WHAT THE TASK REQUIRES
Output the data below exactly, images excluded.

GIVEN INFORMATION
────────────────
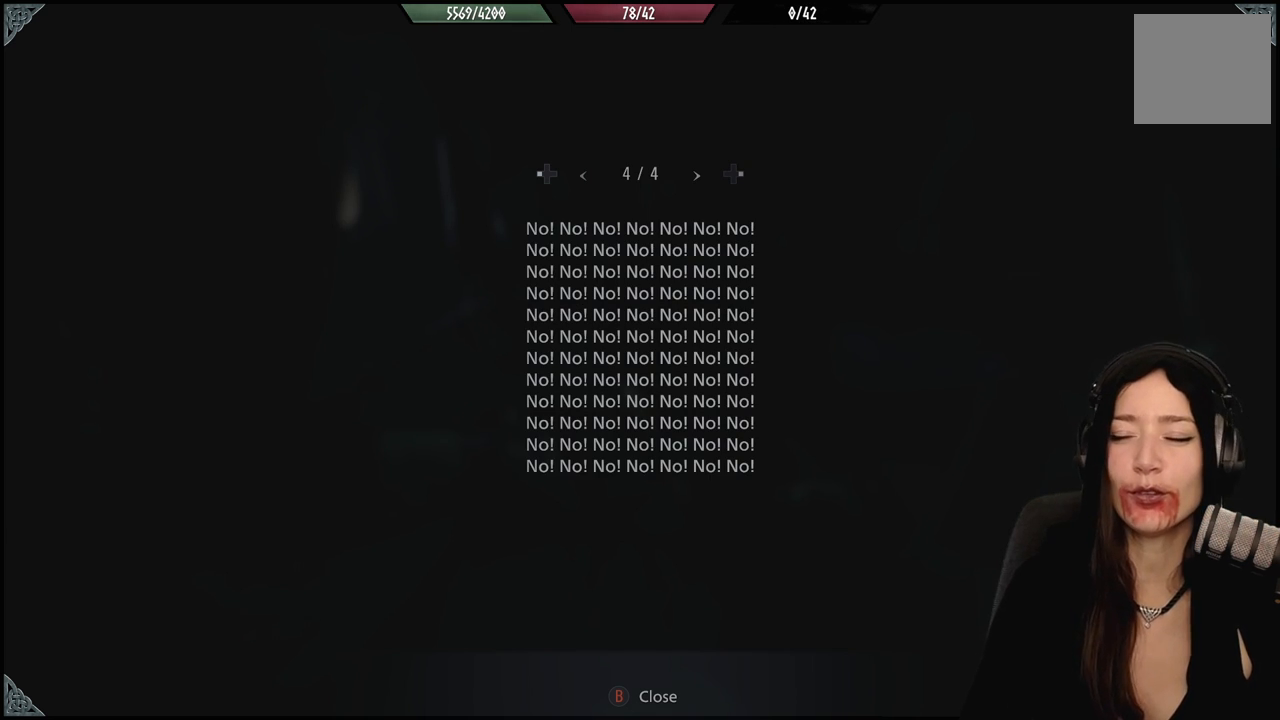
Gameplay with a controller (Xbox layout); each line is a JSON object with the inputs held at the frame after it. "events" lists button and stick changes between this image and that frame as [ms after this image, input, new state], when the widget could be followed in between.
{"buttons": ["B"], "left_stick": "center", "right_stick": "center", "events": [[433, "B", "down"]]}
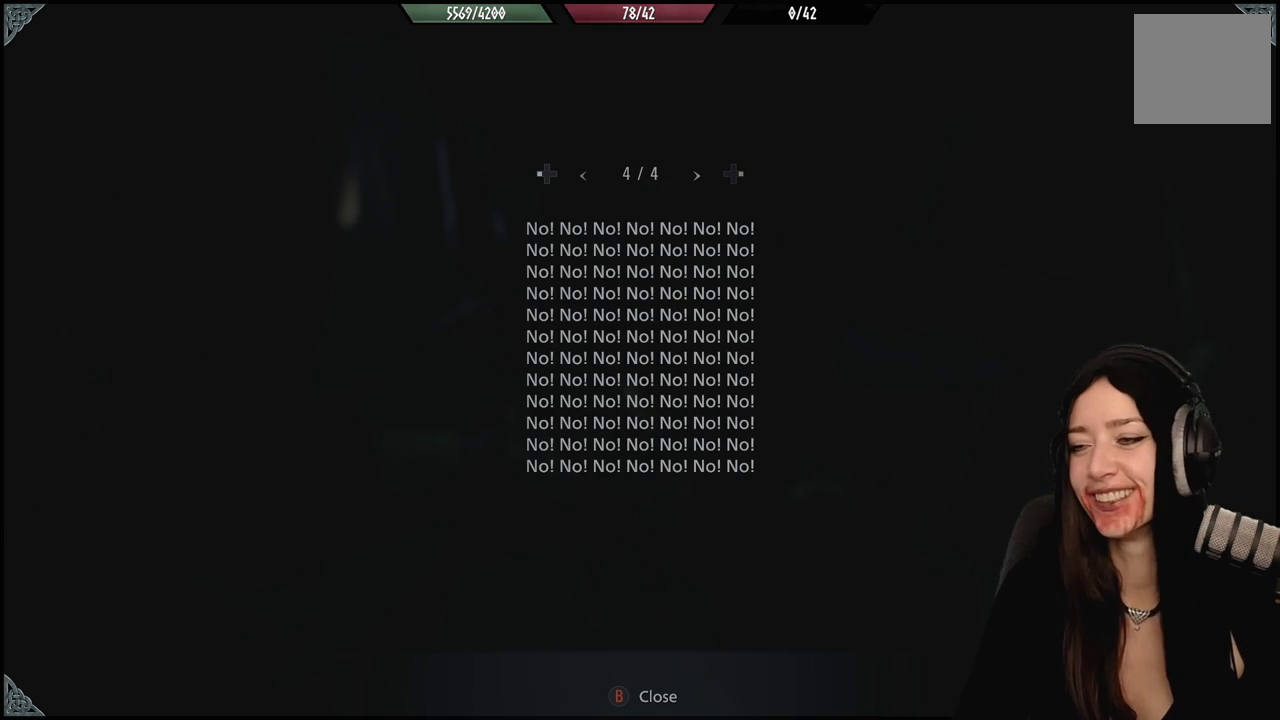
{"buttons": [], "left_stick": "down", "right_stick": "down-right", "events": [[33, "B", "up"], [150, "left_stick", "down"], [317, "right_stick", "down-right"]]}
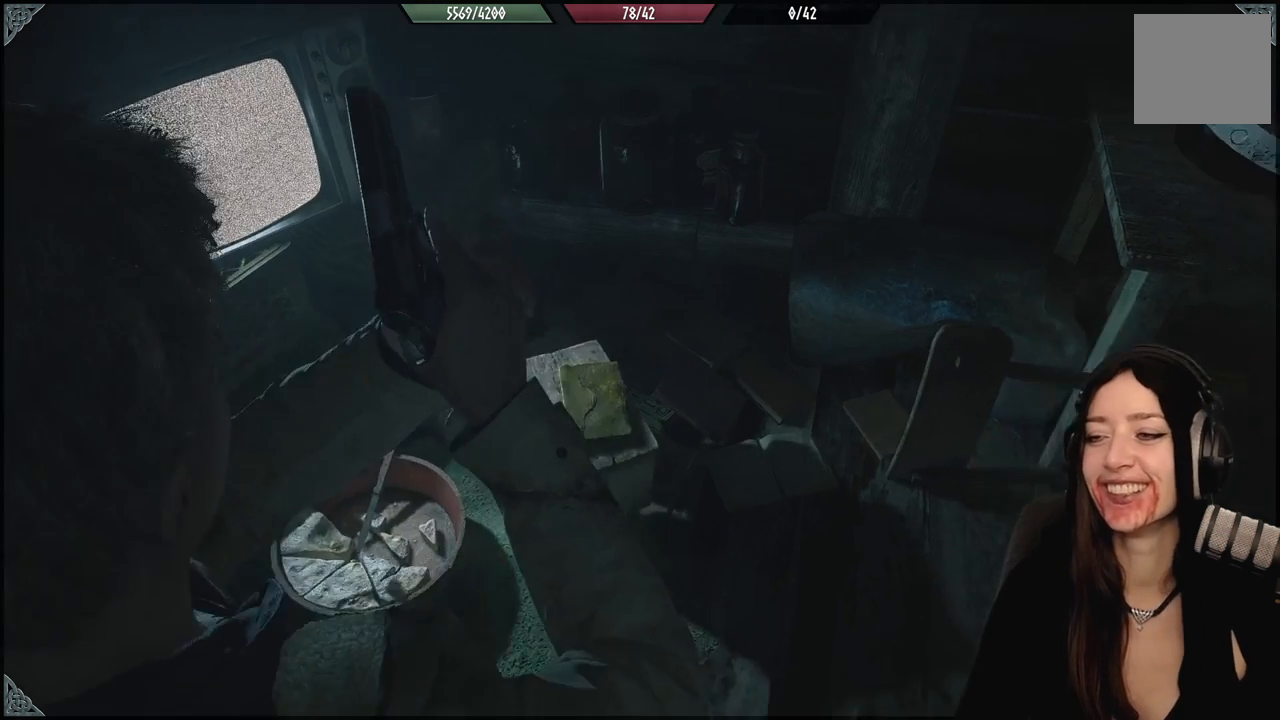
{"buttons": [], "left_stick": "up", "right_stick": "left", "events": [[200, "right_stick", "center"], [233, "left_stick", "center"], [433, "left_stick", "up"], [433, "right_stick", "left"]]}
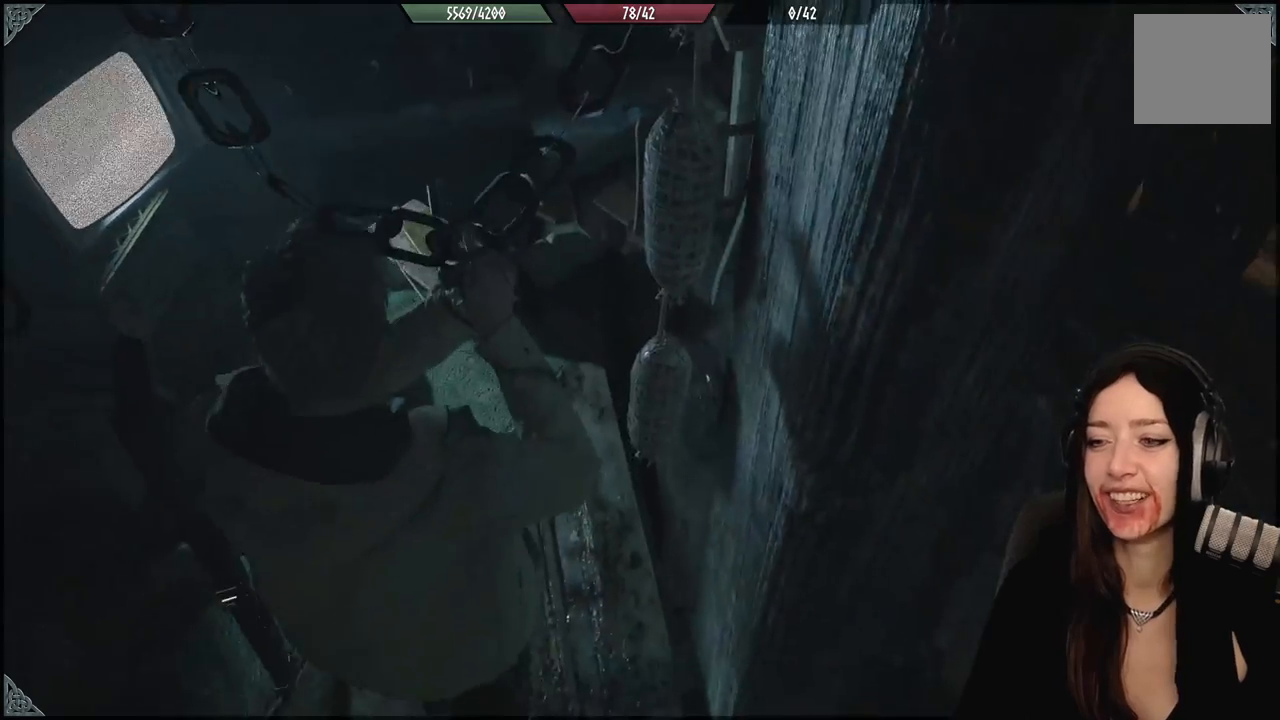
{"buttons": [], "left_stick": "center", "right_stick": "left", "events": [[400, "left_stick", "center"]]}
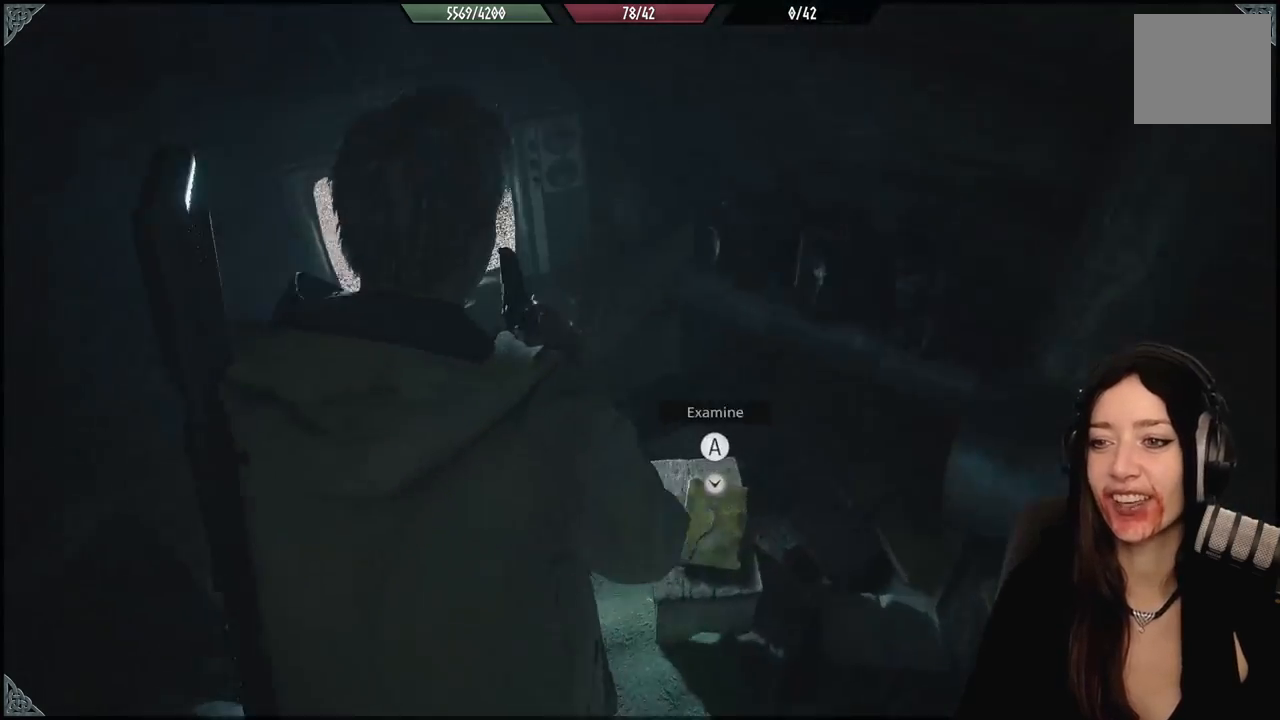
{"buttons": [], "left_stick": "center", "right_stick": "center", "events": [[17, "right_stick", "center"], [67, "left_stick", "down-right"], [217, "left_stick", "right"], [283, "right_stick", "right"], [383, "left_stick", "center"], [400, "right_stick", "center"]]}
────────────────
RESPONSE FOR THIS EXERCISE
Gameplay with a controller (Xbox layout); each line is a JSON object with the inputs held at the frame after it. "events" lists button and stick changes between this image and that frame as [ms after this image, input, new state], when the widget could be followed in between.
{"buttons": ["B"], "left_stick": "center", "right_stick": "center", "events": [[433, "B", "down"]]}
{"buttons": [], "left_stick": "down", "right_stick": "down-right", "events": [[33, "B", "up"], [150, "left_stick", "down"], [317, "right_stick", "down-right"]]}
{"buttons": [], "left_stick": "up", "right_stick": "left", "events": [[200, "right_stick", "center"], [233, "left_stick", "center"], [433, "left_stick", "up"], [433, "right_stick", "left"]]}
{"buttons": [], "left_stick": "center", "right_stick": "left", "events": [[400, "left_stick", "center"]]}
{"buttons": [], "left_stick": "center", "right_stick": "center", "events": [[17, "right_stick", "center"], [67, "left_stick", "down-right"], [217, "left_stick", "right"], [283, "right_stick", "right"], [383, "left_stick", "center"], [400, "right_stick", "center"]]}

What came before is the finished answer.